The Do-Over(12)
“Well f*ck those Viagra-popping fools. You need a man who can satisfy you and go all night without chemicals.” Pouring herself another glass of wine, she looked around my new living room, “I really like this place. These are awesome divorce-settlement digs.”
And that, they were. In a new construction high-rise building in our north shore town, I was able to downsize to a beautiful condo. This new home would not be stealing any of my weekend time with yard work and Scarlett could stay in the same school, which for a fourteen-year-old girl, was the only thing that mattered.

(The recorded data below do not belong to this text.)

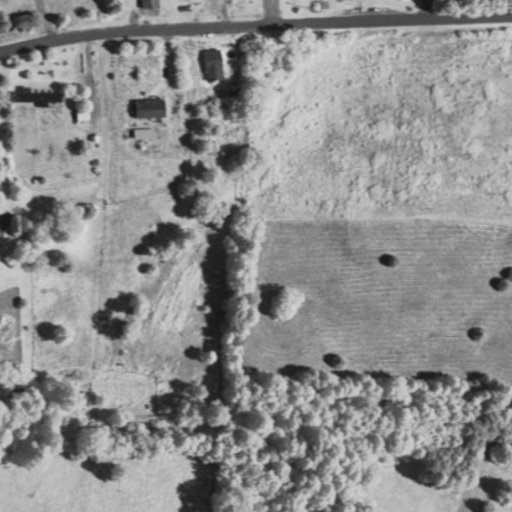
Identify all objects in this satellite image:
building: (144, 5)
road: (424, 8)
road: (466, 8)
road: (348, 19)
road: (45, 20)
road: (91, 34)
building: (209, 67)
building: (34, 100)
building: (147, 108)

The building, one of two towers within the complex, had a full gym and a pool on the twenty-first floor and a restaurant, gourmet grocery and a liquor store located at street level. What else could anyone need?
As with many new buildings, the management company regularly hosted themed get-togethers so that residents could mingle and meet their new neighbors. It was one of many nice perks. The social aspects of the complex were really a bonus when beginning a new life.
Laynie, being Laynie, wasn’t going to let it go. “Have you thought about checking out one of the singles’ nights they have here? I saw a flyer posted near the elevator bank. That might be a good way to start checking out the dating scene. If they can afford to live here, then you know they at least make a good living and can keep you satiated with sushi.” I smiled at her free ping at my sushi-loving ex.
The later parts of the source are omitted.